Q: Is it safe to uninstall the HID Keyboard Driver? A: Yes. Windows 11 will automatically reinstall it on reboot. However, you will lose keyboard functionality during the brief period between uninstall and reboot.
Q: Why does Windows 11 show two HID keyboard devices? A: That is normal. One represents the physical keyboard. The other represents a virtual HID device (e.g., for remote desktop software, screen readers, or gaming macros). Do not uninstall both.
Q: Can malware infect the HID keyboard driver?
A: Yes, though rare. Keyloggers sometimes inject themselves into the kbdhid.sys stream. Running a full Microsoft Defender Offline scan will detect this.
Q: My Bluetooth keyboard works, but my USB doesn't. Is it the HID driver?

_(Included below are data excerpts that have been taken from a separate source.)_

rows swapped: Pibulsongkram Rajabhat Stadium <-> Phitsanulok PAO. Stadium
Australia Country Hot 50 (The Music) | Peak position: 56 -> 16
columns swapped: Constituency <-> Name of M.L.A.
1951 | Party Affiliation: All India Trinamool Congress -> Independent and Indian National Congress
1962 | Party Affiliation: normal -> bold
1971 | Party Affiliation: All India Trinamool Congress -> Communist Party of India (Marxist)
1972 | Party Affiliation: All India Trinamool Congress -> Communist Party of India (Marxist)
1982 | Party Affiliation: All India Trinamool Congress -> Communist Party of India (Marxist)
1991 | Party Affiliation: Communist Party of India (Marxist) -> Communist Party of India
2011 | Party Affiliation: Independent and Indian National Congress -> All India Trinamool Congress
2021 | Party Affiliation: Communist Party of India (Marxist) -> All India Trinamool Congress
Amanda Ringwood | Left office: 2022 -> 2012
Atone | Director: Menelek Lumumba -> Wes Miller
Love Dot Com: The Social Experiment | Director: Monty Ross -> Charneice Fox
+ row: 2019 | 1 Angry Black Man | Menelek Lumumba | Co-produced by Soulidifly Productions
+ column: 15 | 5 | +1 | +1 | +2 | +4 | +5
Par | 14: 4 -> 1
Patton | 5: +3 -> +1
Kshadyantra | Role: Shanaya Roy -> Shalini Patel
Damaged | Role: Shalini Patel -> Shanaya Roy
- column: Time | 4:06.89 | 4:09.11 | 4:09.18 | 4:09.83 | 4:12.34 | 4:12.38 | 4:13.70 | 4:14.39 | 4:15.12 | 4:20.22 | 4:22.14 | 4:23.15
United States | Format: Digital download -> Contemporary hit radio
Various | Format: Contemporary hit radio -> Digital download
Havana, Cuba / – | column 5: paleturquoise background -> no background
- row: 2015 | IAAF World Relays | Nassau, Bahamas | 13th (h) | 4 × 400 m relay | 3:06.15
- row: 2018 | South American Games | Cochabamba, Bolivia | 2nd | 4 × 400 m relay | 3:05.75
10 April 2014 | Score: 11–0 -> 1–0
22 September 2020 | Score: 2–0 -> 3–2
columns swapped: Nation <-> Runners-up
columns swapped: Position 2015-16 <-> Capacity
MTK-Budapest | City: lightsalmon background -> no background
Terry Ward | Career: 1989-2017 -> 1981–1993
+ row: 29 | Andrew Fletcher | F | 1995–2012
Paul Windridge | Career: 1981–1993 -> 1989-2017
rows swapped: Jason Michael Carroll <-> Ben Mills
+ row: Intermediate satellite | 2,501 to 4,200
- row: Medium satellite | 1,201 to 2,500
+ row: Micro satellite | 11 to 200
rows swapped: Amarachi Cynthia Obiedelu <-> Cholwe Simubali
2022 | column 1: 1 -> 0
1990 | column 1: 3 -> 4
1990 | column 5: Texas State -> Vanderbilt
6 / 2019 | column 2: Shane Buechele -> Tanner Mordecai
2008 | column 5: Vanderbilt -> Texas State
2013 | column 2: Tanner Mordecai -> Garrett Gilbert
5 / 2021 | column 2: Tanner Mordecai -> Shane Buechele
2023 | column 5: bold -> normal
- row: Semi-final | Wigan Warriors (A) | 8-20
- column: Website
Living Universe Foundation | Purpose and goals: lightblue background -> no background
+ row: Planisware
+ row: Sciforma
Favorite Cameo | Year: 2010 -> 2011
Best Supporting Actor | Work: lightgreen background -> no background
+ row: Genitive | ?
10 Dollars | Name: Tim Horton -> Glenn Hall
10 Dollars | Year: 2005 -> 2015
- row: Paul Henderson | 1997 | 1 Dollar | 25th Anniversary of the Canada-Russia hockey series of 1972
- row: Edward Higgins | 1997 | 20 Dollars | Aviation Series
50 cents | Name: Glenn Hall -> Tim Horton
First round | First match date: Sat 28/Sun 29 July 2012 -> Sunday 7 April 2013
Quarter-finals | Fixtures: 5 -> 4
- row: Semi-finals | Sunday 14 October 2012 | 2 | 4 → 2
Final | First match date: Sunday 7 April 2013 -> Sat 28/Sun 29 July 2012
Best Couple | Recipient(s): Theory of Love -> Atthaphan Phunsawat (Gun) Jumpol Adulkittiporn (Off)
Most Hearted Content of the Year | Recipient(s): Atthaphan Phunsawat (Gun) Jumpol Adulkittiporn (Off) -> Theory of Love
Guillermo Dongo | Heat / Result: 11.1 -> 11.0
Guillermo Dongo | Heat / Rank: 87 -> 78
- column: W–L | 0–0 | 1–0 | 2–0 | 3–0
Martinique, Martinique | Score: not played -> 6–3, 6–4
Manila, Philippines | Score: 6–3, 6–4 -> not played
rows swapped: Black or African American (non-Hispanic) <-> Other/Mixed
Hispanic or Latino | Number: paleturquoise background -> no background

A: Probably not. Bluetooth uses its own HID transport layer (BTHid.sys). If USB fails but Bluetooth works, check your USB ports or the kbdhid.sys USB filter driver. hid keyboard driver windows 11
Q: Does Windows 11 support HID keyboards with NKRO (N-Key Rollover)? A: Yes, fully. The Windows 11 HID driver supports up to 248 simultaneous key presses over USB. If your NKRO isn't working, it is a firmware limitation of the keyboard, not the driver.
Yes. HID spoofing is a real attack vector. A malicious USB device (like a Rubber Ducky or BadUSB) can emulate a keyboard and type commands at system level.
Windows 11 has two defenses:
How to stay safe:
If you encounter issues with your HID keyboard driver in Windows 11:
Some USB keyboards use polling (CPU checks for key presses). To force interrupt-driven mode (lower latency): Q: Is it safe to uninstall the HID Keyboard Driver
You open Device Manager, expand Keyboards, and see a yellow triangle next to HID Keyboard Device.